Ruckus Wireless, Inc. has unveiled a new framework for device agnostic networking (DAN) that helps organizations reduce the burden on IT staff and related costs associated with managing the explosion in mobile device usage.
The Ruckus DAN framework is a new approach to the industry’s growing bring-your-own-device (BYOD) phenomenon that combines access management capabilities with the wireless LAN (WLAN) system, Ruckus ZoneFlex. This combination is designed to help IT organizations drive down mobility service management costs while rapidly scaling their Ruckus Smart Wi-Fi infrastructures to meet the influx of new Wi-Fi devices flooding their networks.
“The first order problem companies face with BYOD is simply dealing with the extraordinary increase in client capacities,” said Rob Mustarde, VP of Marketing for Ruckus Wireless. “Before worrying about BYOD, organizations must be able to reliably connect three times the number of concurrent devices that users now have in their pockets. You simply can’t manage what you can’t get on the network.”
DAN introduces a number of software enhancements to the Ruckus ZoneFlex system that simplify and automate these major BYOD tasks:
provisioning users and devices on the network (onboarding),
applying policies based on device type,
filtering select application traffic, and
managing and controlling IT authorized and non-authorized user devices.

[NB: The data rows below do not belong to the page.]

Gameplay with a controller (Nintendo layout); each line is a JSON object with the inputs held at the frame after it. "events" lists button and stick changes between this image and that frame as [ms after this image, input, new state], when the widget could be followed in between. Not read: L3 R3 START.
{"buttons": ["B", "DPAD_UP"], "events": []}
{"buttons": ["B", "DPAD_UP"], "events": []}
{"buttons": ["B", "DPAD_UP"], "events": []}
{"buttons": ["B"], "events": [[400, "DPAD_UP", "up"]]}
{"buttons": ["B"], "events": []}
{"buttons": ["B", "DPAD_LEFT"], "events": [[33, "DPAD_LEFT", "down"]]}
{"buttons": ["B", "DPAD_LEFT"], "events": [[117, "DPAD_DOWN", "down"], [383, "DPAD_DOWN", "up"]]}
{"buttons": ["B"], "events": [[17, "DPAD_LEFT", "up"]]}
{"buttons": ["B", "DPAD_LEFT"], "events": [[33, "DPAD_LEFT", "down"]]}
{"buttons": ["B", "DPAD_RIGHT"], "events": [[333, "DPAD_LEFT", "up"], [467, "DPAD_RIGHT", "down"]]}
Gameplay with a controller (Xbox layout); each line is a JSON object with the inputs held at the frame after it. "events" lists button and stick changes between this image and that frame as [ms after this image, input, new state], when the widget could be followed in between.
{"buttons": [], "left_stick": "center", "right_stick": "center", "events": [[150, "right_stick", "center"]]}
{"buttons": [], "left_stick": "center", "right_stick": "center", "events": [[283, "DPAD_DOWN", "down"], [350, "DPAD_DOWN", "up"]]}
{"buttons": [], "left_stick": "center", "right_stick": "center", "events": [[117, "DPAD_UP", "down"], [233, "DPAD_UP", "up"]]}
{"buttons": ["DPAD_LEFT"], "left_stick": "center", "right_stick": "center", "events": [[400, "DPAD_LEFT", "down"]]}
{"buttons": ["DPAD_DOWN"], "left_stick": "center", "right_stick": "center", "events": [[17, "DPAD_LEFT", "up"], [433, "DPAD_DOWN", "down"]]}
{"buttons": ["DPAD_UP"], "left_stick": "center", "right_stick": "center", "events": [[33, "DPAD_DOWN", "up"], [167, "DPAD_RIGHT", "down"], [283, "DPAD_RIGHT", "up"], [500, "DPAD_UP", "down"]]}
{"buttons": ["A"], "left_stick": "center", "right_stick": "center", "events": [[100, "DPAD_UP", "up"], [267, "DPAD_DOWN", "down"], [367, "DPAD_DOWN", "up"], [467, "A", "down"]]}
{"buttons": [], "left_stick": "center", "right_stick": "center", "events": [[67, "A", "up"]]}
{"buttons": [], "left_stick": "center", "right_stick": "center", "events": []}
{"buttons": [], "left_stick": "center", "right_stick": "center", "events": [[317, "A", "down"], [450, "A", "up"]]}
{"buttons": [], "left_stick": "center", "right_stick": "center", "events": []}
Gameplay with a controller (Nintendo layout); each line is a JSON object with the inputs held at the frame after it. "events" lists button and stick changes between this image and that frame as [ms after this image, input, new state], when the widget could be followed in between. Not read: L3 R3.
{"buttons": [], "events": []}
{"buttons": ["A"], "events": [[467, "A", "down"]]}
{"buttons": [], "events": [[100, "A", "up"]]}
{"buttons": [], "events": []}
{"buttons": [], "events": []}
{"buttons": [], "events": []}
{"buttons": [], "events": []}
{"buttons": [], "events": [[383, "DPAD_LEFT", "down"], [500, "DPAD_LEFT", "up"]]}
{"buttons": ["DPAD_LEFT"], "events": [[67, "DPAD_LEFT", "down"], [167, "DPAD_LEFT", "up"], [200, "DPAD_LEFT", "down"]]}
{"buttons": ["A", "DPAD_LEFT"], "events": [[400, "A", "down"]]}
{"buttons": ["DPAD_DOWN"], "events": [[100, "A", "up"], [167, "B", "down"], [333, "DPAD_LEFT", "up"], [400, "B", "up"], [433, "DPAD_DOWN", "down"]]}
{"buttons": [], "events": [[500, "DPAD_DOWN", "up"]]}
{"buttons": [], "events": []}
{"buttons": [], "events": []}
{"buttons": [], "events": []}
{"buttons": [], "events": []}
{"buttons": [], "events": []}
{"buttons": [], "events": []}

To automate secure network access for sanctioned and unsanctioned devices, DAN introduces a consolidated BYOD portal for guest access and device registration using a single WLAN. This speeds onboarding and eliminates the need for an external captive portal Web server.
The DAN portal is a mobile friendly landing page provided by the Ruckus ZoneFlex operating system that gives mobile users easy and intuitive instructions to securely access the Wi-Fi network without manually configuring their wireless devices. Additionally, the BYOD onboarding portal provides a one-click operation to Ruckus Zero-IT registration.
Zero-IT is an onboarding technology that lets users self-provision devices without IT intervention. Users connect to a provisioning network, login with their domain credentials, and Zero-IT auto-configures their device with the right network profile and associated privileges.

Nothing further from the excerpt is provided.